I have two questions that are confusing me.
Why is the cyclic group generated by $g$ the smallest subgroup containing $g$?
If $g$ generates an infinite subgroup, why is it called cyclic? I mean, there is no power $m\gt 0$ so that $g^m=e$, the identity, so $g$ does not cycle.
Not sure that this reasoning answers the first question but here it is: if $g$ generates a subgroup $G$, then $e,g,g^{-1}$ are all in $G$, now we add elements in pairs $g^2,(g^2)^{-1},\dots$. This is the smallest subgroup containing $g$ for if another subgroup contains $g$, it must contain another element $f$ and so is larger than the former group.
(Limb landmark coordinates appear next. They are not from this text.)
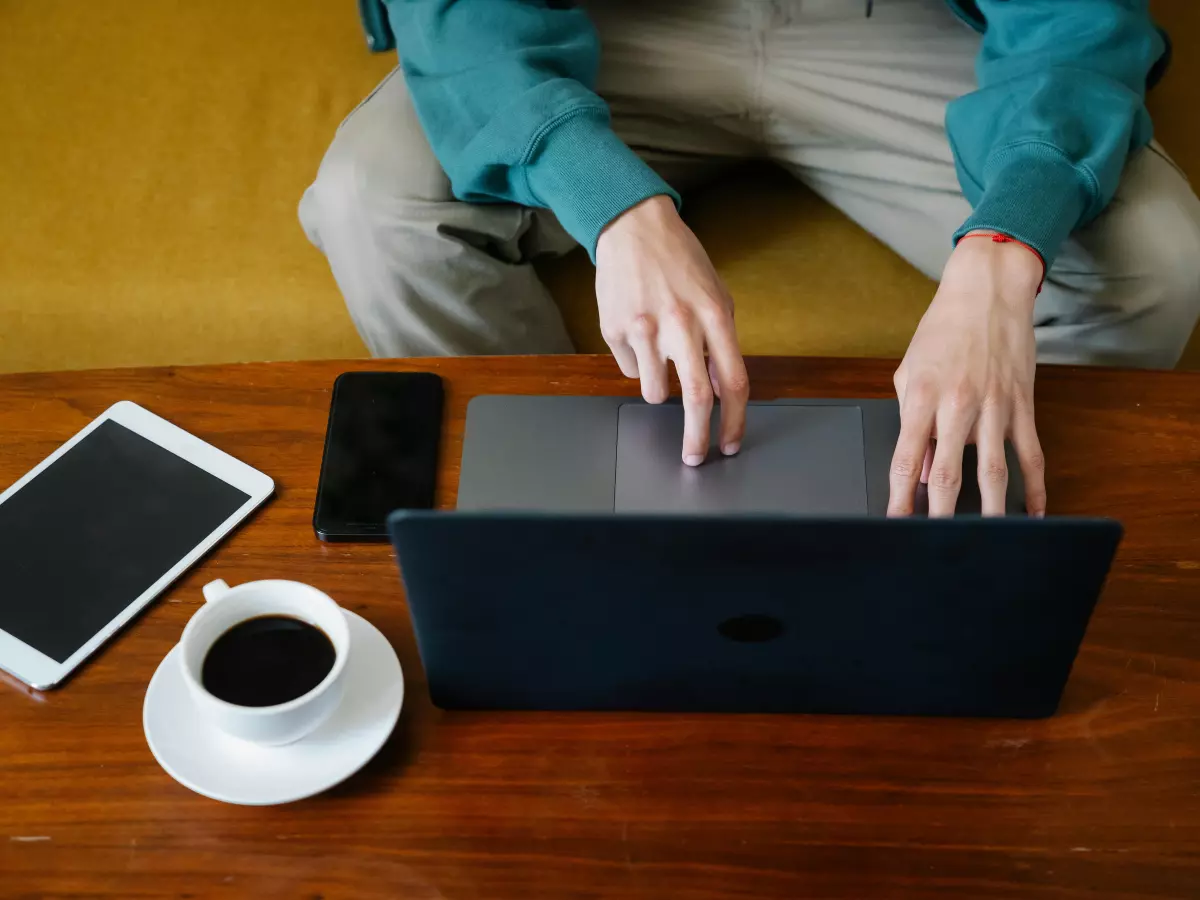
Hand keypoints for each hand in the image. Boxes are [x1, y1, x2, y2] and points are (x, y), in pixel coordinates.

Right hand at [595, 195, 748, 464]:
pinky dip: (635, 362)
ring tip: (657, 357)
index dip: (734, 421)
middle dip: (695, 439)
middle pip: (695, 398)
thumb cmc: (680, 262)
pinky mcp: (614, 330)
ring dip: (657, 388)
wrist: (632, 226)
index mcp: (714, 315)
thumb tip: (722, 390)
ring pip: (652, 392)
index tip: (729, 443)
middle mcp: (681, 324)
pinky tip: (635, 331)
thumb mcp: (715, 295)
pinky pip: (627, 369)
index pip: (734, 381)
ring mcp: (644, 328)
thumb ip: (721, 342)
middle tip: (694, 458)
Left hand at [888, 233, 1047, 517]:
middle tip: (933, 546)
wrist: (988, 291)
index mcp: (921, 397)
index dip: (899, 497)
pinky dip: (1036, 488)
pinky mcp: (1023, 406)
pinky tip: (1034, 513)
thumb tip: (920, 471)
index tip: (894, 524)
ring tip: (984, 543)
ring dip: (990, 512)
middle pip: (947, 473)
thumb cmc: (942, 330)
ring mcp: (995, 408)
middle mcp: (958, 405)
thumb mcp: (909, 372)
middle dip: (940, 515)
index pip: (905, 459)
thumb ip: (910, 422)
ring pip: (993, 471)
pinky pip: (1031, 455)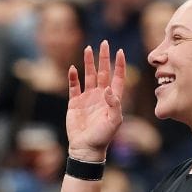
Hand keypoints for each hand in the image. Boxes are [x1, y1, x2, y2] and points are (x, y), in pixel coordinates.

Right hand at [65, 42, 125, 161]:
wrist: (86, 148)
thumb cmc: (103, 137)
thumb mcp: (114, 121)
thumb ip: (114, 104)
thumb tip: (108, 88)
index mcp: (113, 100)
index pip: (118, 78)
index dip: (119, 65)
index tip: (119, 51)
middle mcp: (101, 96)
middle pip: (103, 73)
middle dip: (104, 58)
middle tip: (104, 43)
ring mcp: (88, 98)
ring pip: (89, 76)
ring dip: (88, 63)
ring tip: (88, 49)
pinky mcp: (75, 103)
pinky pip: (74, 87)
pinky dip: (73, 77)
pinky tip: (72, 68)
I would like to summarize my answer, cause we have been debating a lot in the comment section and it has got a little blurry.
So first let's define $\langle g \rangle$. In my algebra course it's defined as
$\langle g \rangle=\lbrace g^s | s \in \mathbb{Z} \rbrace $.
A cyclic group is defined as a group $G,*$ for which there exists $g \in G$ such that $\langle g \rangle $. This is equivalent with the wikipedia definition: http://en.wikipedia.org/wiki/Cyclic_group
Now for the first question: Suppose there exists a subgroup $H$ which contains $g$. We now have to prove that $\langle g \rangle \subset H$. No problem: since $H $is a group, all $g^s$ with $s \in \mathbb{Z}$ are in $H$. Therefore $\langle g \rangle \subset H$.
For the second question: It seems to me that the existence of $m>0$ such that $g^m$=e is not a necessary condition to prove that $\langle g \rangle$ is cyclic. If you take as convention/notation that $g^0=e$, you can easily see that $\langle g \rangle$ is a group. And suppose there would be an $m>0$ such that $g^m=0$. Then $g^{m+1}=g$ and thus $g$ cannot generate a infinite group. That's just a plain contradiction with the fact that $g$ does generate a infinite group.